* **Exercise brief**: Every line in the data below that has the word "round" should be returned.

* **Record extracts**:
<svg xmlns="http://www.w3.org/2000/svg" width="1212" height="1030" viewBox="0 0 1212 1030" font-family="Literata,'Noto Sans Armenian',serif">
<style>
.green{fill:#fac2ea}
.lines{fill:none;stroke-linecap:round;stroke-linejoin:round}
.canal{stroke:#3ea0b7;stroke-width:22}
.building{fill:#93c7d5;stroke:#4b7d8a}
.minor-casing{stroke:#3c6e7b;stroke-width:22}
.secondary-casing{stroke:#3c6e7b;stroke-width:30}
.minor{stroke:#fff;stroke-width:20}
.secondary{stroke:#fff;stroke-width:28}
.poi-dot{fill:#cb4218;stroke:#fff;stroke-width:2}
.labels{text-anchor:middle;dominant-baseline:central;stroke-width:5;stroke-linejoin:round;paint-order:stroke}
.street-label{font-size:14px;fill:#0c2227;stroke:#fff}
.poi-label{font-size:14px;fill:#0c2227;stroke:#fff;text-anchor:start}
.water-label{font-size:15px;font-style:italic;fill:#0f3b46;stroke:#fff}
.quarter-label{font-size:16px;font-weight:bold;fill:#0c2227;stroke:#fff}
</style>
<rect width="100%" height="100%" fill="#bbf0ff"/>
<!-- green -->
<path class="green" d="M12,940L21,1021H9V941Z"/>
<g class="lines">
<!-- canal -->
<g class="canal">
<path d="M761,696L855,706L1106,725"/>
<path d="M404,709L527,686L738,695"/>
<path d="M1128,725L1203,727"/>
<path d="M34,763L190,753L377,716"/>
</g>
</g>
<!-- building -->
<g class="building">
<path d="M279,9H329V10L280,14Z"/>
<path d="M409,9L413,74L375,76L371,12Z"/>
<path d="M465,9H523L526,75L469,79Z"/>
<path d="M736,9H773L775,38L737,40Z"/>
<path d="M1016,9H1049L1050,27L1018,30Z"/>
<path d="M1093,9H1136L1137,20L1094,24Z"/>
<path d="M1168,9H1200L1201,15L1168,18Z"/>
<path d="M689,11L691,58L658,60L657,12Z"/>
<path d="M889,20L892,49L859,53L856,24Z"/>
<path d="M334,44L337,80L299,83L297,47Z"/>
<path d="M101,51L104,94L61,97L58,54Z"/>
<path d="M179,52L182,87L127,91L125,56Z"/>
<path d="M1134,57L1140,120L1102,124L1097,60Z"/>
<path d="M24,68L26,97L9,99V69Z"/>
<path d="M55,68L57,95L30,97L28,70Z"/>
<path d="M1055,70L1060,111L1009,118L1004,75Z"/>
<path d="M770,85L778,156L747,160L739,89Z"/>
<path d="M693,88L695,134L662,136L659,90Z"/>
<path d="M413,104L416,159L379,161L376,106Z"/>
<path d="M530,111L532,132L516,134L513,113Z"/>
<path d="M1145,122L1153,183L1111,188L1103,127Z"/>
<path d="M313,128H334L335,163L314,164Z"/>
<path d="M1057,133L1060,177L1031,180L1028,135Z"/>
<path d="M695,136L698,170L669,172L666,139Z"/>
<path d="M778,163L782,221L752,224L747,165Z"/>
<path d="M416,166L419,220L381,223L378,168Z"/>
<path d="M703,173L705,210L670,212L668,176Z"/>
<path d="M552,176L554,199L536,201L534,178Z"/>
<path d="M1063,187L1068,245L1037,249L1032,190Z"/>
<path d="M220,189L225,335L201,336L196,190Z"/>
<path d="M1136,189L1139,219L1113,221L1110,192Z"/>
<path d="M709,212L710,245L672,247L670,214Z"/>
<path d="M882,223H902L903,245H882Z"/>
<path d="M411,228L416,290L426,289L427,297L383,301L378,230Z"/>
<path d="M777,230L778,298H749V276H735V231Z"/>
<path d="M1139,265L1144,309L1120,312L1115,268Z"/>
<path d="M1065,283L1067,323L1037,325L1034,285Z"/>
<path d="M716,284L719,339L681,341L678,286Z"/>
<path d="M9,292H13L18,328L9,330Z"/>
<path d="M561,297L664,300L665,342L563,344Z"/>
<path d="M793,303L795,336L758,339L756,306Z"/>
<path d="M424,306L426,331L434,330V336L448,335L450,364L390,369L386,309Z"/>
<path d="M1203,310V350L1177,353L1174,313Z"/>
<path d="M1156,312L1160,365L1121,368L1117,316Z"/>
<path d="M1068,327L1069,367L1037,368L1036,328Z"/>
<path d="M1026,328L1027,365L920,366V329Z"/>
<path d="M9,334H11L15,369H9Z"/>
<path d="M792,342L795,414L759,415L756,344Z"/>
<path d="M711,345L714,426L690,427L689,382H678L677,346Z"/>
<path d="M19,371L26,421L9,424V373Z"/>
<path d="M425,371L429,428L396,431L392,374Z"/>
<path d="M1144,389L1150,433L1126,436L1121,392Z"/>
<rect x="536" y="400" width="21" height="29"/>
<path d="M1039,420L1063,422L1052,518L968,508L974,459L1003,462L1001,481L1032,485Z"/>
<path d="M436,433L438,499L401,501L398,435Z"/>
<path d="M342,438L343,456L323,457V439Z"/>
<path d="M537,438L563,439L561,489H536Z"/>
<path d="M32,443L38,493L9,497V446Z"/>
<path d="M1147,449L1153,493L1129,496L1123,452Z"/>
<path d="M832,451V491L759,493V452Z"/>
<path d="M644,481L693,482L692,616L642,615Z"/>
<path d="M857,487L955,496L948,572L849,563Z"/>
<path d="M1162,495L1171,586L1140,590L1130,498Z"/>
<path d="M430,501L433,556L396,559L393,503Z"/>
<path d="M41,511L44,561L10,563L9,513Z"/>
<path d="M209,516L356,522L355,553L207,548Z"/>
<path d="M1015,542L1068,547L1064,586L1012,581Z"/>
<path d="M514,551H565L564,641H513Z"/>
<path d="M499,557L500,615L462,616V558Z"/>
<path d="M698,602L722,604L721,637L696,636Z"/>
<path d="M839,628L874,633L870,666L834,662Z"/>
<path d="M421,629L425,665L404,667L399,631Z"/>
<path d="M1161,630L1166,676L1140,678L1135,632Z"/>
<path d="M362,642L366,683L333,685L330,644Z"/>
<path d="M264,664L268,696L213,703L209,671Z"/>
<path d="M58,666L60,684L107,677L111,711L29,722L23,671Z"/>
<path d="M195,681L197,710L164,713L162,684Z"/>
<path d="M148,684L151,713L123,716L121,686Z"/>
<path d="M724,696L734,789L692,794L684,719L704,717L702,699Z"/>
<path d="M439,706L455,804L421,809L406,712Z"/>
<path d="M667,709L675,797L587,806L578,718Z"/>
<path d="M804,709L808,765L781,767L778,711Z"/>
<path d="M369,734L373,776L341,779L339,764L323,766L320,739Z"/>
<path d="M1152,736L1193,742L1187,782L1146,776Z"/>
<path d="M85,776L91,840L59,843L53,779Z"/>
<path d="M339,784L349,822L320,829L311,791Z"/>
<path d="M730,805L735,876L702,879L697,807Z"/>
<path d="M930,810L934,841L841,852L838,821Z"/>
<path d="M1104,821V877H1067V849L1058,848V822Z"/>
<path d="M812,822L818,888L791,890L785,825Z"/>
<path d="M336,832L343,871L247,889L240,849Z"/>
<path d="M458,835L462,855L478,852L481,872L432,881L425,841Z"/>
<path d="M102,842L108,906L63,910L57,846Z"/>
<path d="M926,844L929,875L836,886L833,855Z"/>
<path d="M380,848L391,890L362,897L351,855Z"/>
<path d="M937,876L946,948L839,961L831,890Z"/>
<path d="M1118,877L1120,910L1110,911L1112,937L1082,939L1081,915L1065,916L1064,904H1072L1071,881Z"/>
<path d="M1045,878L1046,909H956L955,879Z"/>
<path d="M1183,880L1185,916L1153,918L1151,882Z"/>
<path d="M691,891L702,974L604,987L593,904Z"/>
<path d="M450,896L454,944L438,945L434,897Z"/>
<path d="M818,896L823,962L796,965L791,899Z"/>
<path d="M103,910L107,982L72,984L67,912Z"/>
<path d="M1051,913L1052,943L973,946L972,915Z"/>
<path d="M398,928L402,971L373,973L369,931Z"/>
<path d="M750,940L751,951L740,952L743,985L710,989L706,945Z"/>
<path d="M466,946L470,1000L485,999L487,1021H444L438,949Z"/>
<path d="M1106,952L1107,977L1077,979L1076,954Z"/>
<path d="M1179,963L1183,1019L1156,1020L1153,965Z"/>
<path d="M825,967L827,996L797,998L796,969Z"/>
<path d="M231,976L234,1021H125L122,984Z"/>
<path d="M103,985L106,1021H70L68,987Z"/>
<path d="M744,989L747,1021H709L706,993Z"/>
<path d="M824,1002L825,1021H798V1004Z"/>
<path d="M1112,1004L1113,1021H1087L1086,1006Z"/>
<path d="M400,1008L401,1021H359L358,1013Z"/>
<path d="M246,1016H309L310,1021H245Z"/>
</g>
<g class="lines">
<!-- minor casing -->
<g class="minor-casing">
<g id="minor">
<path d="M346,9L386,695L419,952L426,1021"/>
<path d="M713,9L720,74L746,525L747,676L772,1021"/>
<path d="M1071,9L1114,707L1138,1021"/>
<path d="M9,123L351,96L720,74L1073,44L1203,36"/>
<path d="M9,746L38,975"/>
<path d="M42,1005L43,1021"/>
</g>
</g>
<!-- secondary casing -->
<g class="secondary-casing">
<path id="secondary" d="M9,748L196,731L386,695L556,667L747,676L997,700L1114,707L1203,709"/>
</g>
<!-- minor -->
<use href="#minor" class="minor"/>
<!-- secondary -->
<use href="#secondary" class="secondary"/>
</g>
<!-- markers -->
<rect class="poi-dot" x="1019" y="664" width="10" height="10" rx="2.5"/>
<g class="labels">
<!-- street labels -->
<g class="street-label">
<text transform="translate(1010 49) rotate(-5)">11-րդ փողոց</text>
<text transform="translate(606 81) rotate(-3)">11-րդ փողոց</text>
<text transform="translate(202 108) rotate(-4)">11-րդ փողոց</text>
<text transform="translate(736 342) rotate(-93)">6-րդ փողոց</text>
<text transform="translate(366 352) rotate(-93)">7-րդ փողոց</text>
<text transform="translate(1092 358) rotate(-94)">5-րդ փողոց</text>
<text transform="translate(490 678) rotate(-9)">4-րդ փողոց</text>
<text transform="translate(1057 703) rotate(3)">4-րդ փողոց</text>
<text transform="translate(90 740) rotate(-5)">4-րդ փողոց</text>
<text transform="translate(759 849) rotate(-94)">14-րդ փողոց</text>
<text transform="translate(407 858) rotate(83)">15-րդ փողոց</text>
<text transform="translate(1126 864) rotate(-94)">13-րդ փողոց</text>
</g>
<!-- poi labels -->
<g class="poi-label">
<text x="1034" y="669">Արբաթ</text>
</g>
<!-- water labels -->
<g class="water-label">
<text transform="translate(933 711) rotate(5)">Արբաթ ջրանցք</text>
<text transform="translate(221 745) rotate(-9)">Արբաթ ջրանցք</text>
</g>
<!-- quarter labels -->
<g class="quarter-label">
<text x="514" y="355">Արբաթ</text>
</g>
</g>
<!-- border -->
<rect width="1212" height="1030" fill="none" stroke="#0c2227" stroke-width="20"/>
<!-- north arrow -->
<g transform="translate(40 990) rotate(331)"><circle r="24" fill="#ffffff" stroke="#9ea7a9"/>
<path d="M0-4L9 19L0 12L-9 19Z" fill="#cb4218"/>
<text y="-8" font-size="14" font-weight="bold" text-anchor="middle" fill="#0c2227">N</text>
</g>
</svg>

* **Exercise output**:
.lines{fill:none;stroke-linecap:round;stroke-linejoin:round}
.labels{text-anchor:middle;dominant-baseline:central;stroke-width:5;stroke-linejoin:round;paint-order:stroke}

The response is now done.